In a public debrief, BlackShield’s CISO admitted:

“We had the immutability. What we lacked was reliability. No AI-powered malware discovery, no post-restore behavior analytics, and no quantum readiness. We backed up the breach, not just the data.”

The CEO tought the ISO 27001 certification would do the magic , but not every compliance is NIS2 TIER 4 compliant.
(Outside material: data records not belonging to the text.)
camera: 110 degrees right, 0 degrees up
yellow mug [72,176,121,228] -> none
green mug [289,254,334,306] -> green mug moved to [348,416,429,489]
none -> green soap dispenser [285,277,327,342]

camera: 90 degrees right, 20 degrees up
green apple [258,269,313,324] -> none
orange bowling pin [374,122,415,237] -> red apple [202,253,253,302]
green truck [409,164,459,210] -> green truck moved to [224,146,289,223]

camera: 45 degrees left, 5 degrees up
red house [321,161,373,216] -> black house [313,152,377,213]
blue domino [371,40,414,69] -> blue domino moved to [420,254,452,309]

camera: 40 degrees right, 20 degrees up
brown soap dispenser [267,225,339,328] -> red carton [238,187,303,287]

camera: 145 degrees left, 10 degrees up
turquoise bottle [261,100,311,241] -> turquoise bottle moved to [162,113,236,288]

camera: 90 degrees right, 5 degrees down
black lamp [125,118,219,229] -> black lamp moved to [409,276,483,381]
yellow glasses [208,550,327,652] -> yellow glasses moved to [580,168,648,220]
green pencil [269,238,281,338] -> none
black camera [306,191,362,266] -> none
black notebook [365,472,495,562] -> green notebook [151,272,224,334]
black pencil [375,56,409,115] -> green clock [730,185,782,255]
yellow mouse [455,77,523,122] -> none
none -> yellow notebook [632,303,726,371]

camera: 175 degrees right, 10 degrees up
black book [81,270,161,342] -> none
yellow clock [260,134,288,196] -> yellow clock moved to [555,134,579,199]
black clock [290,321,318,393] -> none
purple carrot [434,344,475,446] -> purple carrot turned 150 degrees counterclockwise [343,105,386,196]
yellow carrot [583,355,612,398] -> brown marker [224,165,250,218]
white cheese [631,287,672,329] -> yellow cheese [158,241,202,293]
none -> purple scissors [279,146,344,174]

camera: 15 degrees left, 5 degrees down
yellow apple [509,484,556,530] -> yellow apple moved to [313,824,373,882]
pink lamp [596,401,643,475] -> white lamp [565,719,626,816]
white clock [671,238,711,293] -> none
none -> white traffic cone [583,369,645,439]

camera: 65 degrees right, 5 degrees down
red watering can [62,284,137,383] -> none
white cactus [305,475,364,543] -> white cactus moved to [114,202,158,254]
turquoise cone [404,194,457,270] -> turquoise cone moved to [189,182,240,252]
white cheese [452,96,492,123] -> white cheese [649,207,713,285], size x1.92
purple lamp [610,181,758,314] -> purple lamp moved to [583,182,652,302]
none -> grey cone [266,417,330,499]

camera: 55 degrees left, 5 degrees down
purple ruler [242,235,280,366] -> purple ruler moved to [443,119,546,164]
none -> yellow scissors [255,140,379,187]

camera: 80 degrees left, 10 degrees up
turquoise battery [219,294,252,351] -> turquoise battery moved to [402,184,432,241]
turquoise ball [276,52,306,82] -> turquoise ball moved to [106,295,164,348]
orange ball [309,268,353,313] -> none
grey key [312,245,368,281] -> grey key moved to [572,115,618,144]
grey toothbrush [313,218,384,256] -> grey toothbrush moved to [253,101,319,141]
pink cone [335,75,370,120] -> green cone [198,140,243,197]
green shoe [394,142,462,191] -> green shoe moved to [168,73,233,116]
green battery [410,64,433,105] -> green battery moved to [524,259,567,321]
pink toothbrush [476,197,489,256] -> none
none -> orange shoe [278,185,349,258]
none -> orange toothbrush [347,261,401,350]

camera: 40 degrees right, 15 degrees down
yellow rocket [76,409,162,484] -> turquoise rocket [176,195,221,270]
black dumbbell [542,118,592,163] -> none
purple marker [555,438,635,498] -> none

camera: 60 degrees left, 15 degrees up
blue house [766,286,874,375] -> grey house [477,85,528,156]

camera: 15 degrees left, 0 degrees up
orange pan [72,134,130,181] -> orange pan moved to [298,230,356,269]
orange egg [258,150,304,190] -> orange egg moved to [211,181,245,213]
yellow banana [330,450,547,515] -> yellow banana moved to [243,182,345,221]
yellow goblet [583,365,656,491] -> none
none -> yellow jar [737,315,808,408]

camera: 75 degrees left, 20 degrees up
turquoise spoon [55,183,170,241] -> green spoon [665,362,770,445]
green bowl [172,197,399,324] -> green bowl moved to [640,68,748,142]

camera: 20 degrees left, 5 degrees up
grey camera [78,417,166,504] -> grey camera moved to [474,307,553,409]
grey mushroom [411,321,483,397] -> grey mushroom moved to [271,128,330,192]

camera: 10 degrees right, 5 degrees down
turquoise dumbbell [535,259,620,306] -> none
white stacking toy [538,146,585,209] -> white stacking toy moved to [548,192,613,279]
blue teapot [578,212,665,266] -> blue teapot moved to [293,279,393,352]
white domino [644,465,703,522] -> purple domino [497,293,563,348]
To achieve NIS2 Cyfun Essential TIER 4 assurance, a risk assessment of the backup system must be conducted in alignment with the NIST Cybersecurity Framework 2.0 (CSF)—particularly under the “Protect”, “Detect”, and “Recover” functions—and further informed by best practices from the U.S. Department of Defense (DoD). The assessment must evaluate not only the integrity, immutability, and recoverability of backups, but also their resilience to advanced persistent threats, stealth malware, and post-compromise exploitation. Drawing from DoD insights, this includes adopting a Zero Trust mindset, enforcing multiple layers of validation (e.g., malware inspection, behavioral analytics), and using classified-tier backup enclaves that isolate backup data from production breach paths.

The organization must document how backup processes are governed, how RTO/RPO align with mission-critical SLA thresholds, and how pre- and post-backup malware scanning is implemented. DoD-aligned principles also emphasize live-fire recovery drills, quantum-resilient encryption standards, and telemetry integration with threat intelligence and incident response tooling. Tools that map to the MITRE ATT&CK framework, such as QRadar, VMRay, or CrowdStrike, should be used to simulate and detect post-restore payload execution patterns.

Incorporating these multi-layered defenses ensures backup systems do more than retain data—they become a strategic, high-assurance resilience layer, capable of withstanding next-generation threats and fulfilling the highest expectations of NIS2 Tier 4 maturity.


This fictional cautionary tale mirrors a growing reality: resilience isn’t just storage—it’s strategy, inspection, and response.